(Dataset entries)

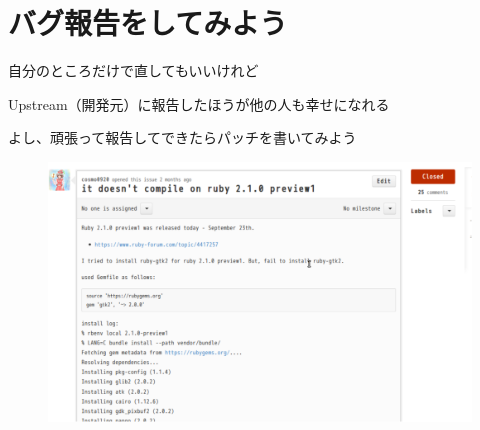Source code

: \section{バグ報告をしてみよう}
\begin{frame}
\begin{itemize}
{\Large
\item 自分のところだけで直してもいいけれど
\item Upstream（開発元）に報告したほうが他の人も幸せになれる
\item よし、頑張って報告してできたらパッチを書いてみよう
}
\end{itemize}
\end{frame}

\begin{frame}
\begin{figure}
  \includegraphics[width=12cm]{img/issue180.pdf}
\end{figure}
\end{frame}
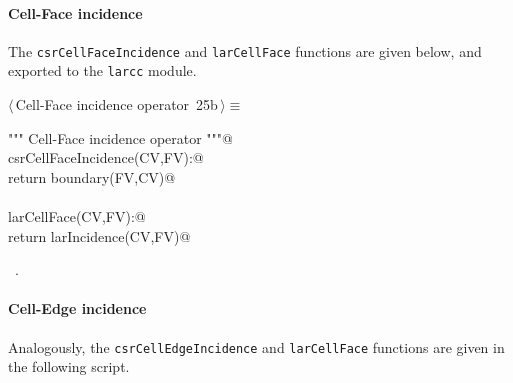 \documentclass[11pt,oneside]{article}    %
\begin{document}
\paragraph{Cell-Face incidence}
The \texttt{csrCellFaceIncidence} and \texttt{larCellFace} functions are given below, and exported to the \texttt{larcc} module.
\begin{flushleft} \small \label{scrap40}
\protect{}$\langle\,$Cell-Face incidence operator\nobreak\ {\footnotesize 25b}$\,\rangle\equiv$
\vspace{-1ex}
\begin{list}{}{} \item
\mbox{}\verb@""" Cell-Face incidence operator """@\\
\mbox{}\verb@def csrCellFaceIncidence(CV,FV):@\\
\mbox{}\verb@    return boundary(FV,CV)@\\
\mbox{}\verb@@\\
\mbox{}\verb@def larCellFace(CV,FV):@\\
\mbox{}\verb@    return larIncidence(CV,FV)@\\
\mbox{}\verb@@{\NWsep}
\end{list}
\vspace{-1ex}
\footnotesize\addtolength{\baselineskip}{-1ex}
\begin{list}{}{\setlength{\itemsep}{-\parsep}\setlength{\itemindent}{-\leftmargin}}
\item \NWtxtMacroRefIn\ .
\end{list}
\end{flushleft}

\paragraph{Cell-Edge incidence}
Analogously, the \texttt{csrCellEdgeIncidence} and \texttt{larCellFace} functions are given in the following script.
\end{document}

Task =>
Give back every entry in its exact wording, leaving the pictures out.

Task response =>
Source code

: \section{バグ報告をしてみよう}
\begin{frame}
\begin{itemize}
{\Large
\item 自分のところだけで直してもいいけれど
\item Upstream（開発元）に報告したほうが他の人も幸せになれる
\item よし、頑張って報告してできたらパッチを書いてみよう
}
\end{itemize}
\end{frame}

\begin{frame}
\begin{figure}
  \includegraphics[width=12cm]{img/issue180.pdf}
\end{figure}
\end{frame}
 \documentclass[11pt,oneside]{article}    %
\begin{document}
\paragraph{Cell-Face incidence}
The \texttt{csrCellFaceIncidence} and \texttt{larCellFace} functions are given below, and exported to the \texttt{larcc} module.
\begin{flushleft} \small \label{scrap40}
\protect{}$\langle\,$Cell-Face incidence operator\nobreak\ {\footnotesize 25b}$\,\rangle\equiv$
\vspace{-1ex}
\begin{list}{}{} \item
\mbox{}\verb@""" Cell-Face incidence operator """@\\
\mbox{}\verb@def csrCellFaceIncidence(CV,FV):@\\
\mbox{}\verb@    return boundary(FV,CV)@\\
\mbox{}\verb@@\\
\mbox{}\verb@def larCellFace(CV,FV):@\\
\mbox{}\verb@    return larIncidence(CV,FV)@\\
\mbox{}\verb@@{\NWsep}
\end{list}
\vspace{-1ex}
\footnotesize\addtolength{\baselineskip}{-1ex}
\begin{list}{}{\setlength{\itemsep}{-\parsep}\setlength{\itemindent}{-\leftmargin}}
\item \NWtxtMacroRefIn\ .
\end{list}
\end{flushleft}

\paragraph{Cell-Edge incidence}
Analogously, the \texttt{csrCellEdgeIncidence} and \texttt{larCellFace} functions are given in the following script.
\end{document}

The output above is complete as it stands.